Available data:
^^^^^^^^

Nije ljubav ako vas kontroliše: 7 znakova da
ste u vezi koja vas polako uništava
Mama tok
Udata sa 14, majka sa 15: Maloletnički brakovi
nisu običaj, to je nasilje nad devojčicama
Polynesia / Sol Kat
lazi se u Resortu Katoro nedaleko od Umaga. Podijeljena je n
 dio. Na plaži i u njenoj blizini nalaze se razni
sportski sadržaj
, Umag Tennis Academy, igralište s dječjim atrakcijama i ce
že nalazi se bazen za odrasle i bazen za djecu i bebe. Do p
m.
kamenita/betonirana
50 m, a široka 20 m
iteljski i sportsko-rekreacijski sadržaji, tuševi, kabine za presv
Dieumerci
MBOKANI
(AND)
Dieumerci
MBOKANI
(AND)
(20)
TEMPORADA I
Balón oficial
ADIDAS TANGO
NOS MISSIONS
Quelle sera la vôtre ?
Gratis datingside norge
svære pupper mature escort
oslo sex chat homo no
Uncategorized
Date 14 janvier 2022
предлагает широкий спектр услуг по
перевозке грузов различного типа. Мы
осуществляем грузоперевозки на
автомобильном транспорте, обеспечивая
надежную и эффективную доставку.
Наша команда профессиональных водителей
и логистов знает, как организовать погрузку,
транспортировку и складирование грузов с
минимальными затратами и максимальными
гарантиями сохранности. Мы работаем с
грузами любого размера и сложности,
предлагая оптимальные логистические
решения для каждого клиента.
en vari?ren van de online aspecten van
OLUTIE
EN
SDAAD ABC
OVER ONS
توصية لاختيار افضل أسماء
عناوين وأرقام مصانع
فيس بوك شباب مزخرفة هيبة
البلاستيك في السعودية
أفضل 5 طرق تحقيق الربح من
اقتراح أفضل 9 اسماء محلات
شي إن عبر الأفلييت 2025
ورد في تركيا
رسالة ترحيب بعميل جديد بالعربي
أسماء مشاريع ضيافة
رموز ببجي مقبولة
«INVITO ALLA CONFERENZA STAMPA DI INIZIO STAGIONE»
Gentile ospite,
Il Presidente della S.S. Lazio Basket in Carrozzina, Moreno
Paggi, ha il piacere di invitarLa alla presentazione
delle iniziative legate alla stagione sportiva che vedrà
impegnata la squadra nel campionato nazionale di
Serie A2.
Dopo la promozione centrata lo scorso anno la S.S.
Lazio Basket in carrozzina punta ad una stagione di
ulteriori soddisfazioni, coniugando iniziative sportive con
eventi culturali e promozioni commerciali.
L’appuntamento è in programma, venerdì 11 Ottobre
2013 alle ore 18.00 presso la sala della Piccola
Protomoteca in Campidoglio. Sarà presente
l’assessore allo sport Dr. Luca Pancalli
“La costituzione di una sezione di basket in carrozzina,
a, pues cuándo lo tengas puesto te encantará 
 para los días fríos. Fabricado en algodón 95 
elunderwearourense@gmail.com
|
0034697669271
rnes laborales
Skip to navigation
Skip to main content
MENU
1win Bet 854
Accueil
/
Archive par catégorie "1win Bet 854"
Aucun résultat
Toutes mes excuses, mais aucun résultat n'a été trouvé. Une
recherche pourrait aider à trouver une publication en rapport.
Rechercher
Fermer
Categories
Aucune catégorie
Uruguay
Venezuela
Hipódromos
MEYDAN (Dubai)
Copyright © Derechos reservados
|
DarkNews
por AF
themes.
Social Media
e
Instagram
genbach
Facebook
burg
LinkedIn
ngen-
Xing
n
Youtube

^^^^^^^^

Requirement: Once you have read the records above, set each one down again exactly.

Answer:
Nije ljubav ako vas kontroliše: 7 znakova da
ste u vezi koja vas polako uništava
Mama tok
Udata sa 14, majka sa 15: Maloletnički brakovi
nisu običaj, to je nasilje nad devojčicama
Polynesia / Sol Kat
lazi se u Resortu Katoro nedaleko od Umaga. Podijeljena je n
 dio. Na plaži i u njenoj blizini nalaze se razni
sportski sadržaj
, Umag Tennis Academy, igralište s dječjim atrakcijama i ce
že nalazi se bazen za odrasle i bazen za djecu i bebe. Do p
m.
kamenita/betonirana
50 m, a široka 20 m
iteljski i sportsko-rekreacijski sadržaji, tuševi, kabine za presv
Dieumerci
MBOKANI
(AND)
Dieumerci
MBOKANI
(AND)
(20)
TEMPORADA I
Balón oficial
ADIDAS TANGO
NOS MISSIONS
Quelle sera la vôtre ?
Gratis datingside norge
svære pupper mature escort
oslo sex chat homo no
Uncategorized
Date 14 janvier 2022
предлагает широкий спектр услуг по
перевозке грузов различного типа. Мы
осуществляем грузоперевозки на
автомобильном транспорте, обеспечивая
надежную и эффективную доставку.
Наша команда профессиональных водителей
и логистов знает, как организовать погрузку,
транспортировку и складирование грузов с
минимальными затратами и максимальными
гарантиями сохранности. Мы работаем с
грузами любого размера и сложности,
предлагая оптимальные логистические
решения для каждого клиента.
en vari?ren van de online aspecten van
OLUTIE
EN
SDAAD ABC
OVER ONS
توصية لاختيار افضل أسماء
عناوين وأرقام مصانع
فيس بوك شباب مزخرفة هيبة
البلاستيك في السعودية
أفضل 5 طرق تحقيق الربح من
اقتراح أفضل 9 اسماء محلات
شي إن عبر الأفلييت 2025
ورد في تركيا
رسالة ترحيب بعميل جديد بالعربي
أسماء مشاريع ضيافة
رموز ببجي مقبولة
«INVITO ALLA CONFERENZA STAMPA DI INIZIO STAGIONE»
Gentile ospite,
Il Presidente della S.S. Lazio Basket in Carrozzina, Moreno
Paggi, ha il piacere di invitarLa alla presentazione
delle iniziative legate alla stagione sportiva che vedrà
impegnata la squadra nel campionato nazionale di
Serie A2.
Dopo la promozione centrata lo scorso anno la S.S.
Lazio Basket in carrozzina punta ad una stagione di
ulteriori soddisfazioni, coniugando iniziative sportive con
eventi culturali e promozioni commerciali.
L’appuntamento è in programma, venerdì 11 Ottobre
2013 alle ore 18.00 presso la sala della Piccola
Protomoteca in Campidoglio. Sarà presente
l’assessore allo sport Dr. Luca Pancalli
“La costituzione di una sezione di basket in carrozzina,
a, pues cuándo lo tengas puesto te encantará 
 para los días fríos. Fabricado en algodón 95 
elunderwearourense@gmail.com
|
0034697669271
rnes laborales
Skip to navigation
Skip to main content
MENU
1win Bet 854
Accueil
/
Archive par catégorie "1win Bet 854"
Aucun résultat
Toutes mes excuses, mais aucun résultat n'a été trouvé. Une
recherche pourrait aider à trouver une publication en rapport.
Rechercher
Fermer
Categories
Aucune catégorie
Uruguay
Venezuela
Hipódromos
MEYDAN (Dubai)
Copyright © Derechos reservados
|
DarkNews
por AF
themes.
Social Media
e
Instagram
genbach
Facebook
burg
LinkedIn
ngen-
Xing
n
Youtube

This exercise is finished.